Comme pour la pêche, le consommateur a son mot à dire. Ou plutôt, son argent à dépenser. Mais comme le rappellent presque ensemble les participants à la table ronde, « les consommateurs ont été les grands bénéficiaires de la dynamique. Il y a trente ans, un ménage dépensait 20 % à 25 % de son revenu dans l’alimentation, aujourd’hui c’est la moitié. La part des produits transformés s’est accrue, ce qui induit moins de temps passé à la cuisine, ce qui est compatible avec le travail des femmes. Au sein des ménages il y a un arbitrage entre le temps consacré à préparer à manger et le prix des produits. » En définitive, il faut voir le problème de façon systémique et aborder la question de la consommation, de l’argent dépensé dans le système alimentaire, avec celle du logement et du transport.
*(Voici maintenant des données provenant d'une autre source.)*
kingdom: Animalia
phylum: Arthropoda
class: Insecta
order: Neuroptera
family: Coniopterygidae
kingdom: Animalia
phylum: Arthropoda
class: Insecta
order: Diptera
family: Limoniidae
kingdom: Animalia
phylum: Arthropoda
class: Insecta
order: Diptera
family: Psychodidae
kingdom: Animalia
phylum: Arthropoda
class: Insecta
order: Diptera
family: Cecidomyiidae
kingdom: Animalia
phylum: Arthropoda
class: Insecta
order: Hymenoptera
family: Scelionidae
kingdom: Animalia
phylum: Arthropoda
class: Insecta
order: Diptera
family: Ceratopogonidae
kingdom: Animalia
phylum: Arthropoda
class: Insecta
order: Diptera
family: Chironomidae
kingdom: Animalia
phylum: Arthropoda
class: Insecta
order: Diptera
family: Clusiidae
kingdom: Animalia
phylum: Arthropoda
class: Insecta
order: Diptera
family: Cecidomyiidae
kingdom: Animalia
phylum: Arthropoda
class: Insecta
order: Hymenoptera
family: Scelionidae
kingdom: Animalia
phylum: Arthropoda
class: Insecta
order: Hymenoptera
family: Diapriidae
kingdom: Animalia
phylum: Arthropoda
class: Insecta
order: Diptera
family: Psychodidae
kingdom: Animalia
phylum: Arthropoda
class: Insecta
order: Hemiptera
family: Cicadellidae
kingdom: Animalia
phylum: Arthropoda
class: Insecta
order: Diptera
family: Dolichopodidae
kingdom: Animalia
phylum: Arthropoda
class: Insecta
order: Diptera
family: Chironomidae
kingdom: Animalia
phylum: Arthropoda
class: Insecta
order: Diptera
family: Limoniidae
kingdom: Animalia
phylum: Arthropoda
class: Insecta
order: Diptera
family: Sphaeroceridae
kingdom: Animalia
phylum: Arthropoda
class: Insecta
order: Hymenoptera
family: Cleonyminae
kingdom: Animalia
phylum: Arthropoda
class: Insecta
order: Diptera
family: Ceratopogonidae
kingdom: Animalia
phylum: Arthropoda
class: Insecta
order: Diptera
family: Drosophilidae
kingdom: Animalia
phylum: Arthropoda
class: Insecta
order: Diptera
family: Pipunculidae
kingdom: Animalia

Chers, emprisonnants, vite insupportables, ces deux postes font de l’alimentation le seul levier d’économie pour trop de ménages. Le nœud du problème est là : faire de l’écologie en oubliant le social ne sert à rien. L’alimentation sera durable du point de vue de la nature si elle l’est pour les finances de la majorité de la population. Autrement, elle ne sera qu’un marché de niche pour clients argentés et très informés.